Die Deutung des Kreuzes im Neuen Testament

Die nackten Tatsachen gibt es in der Geschichtswissenschaft nicht. Die Ereignisse werden immer gedeutet. So ist es auch beim Tod Jesu. In der Art, wie Jesus in seinem jüdischen Umfeld aufgetreten war, musste Jesus mit einem gewaltsamen Tod rechnen. Hatte er sich aber auch überlegt, was der Sinn seines Todes sei?

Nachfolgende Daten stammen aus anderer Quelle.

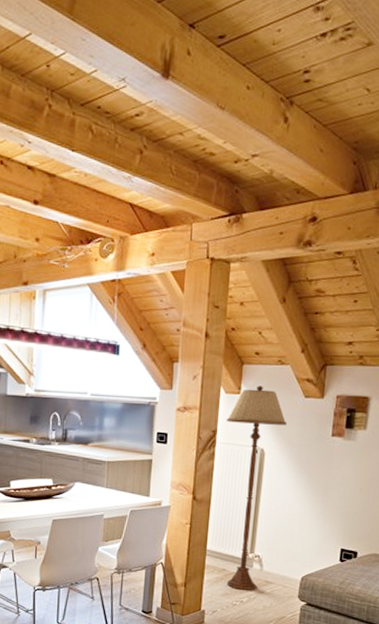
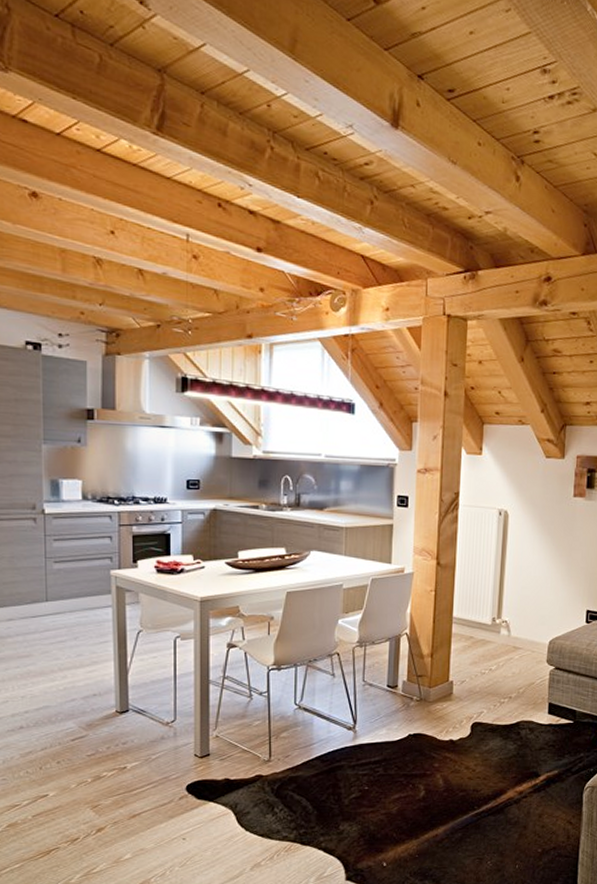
floor lamp: present [226,385,287,590] -> none [468,446,529,657]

Verschiedene Worte und Handlungen sind in den Evangelien überliefert, die hier eine Antwort geben1. Darin ist der Sinn des Todes Jesu die Stellvertretung für die vielen. Jesaja 53 und der ganze Zusammenhang von Jesaja 40-55 bilden den alttestamentlichen Hintergrund für dieses Verständnis des Todes Jesu. Das letzte Mahl Jesu mit seinen Jüngern bringt die Deutung auf den Punkt: In seinem Tod bietet Jesus Befreiung und Vergebung der Sünden an.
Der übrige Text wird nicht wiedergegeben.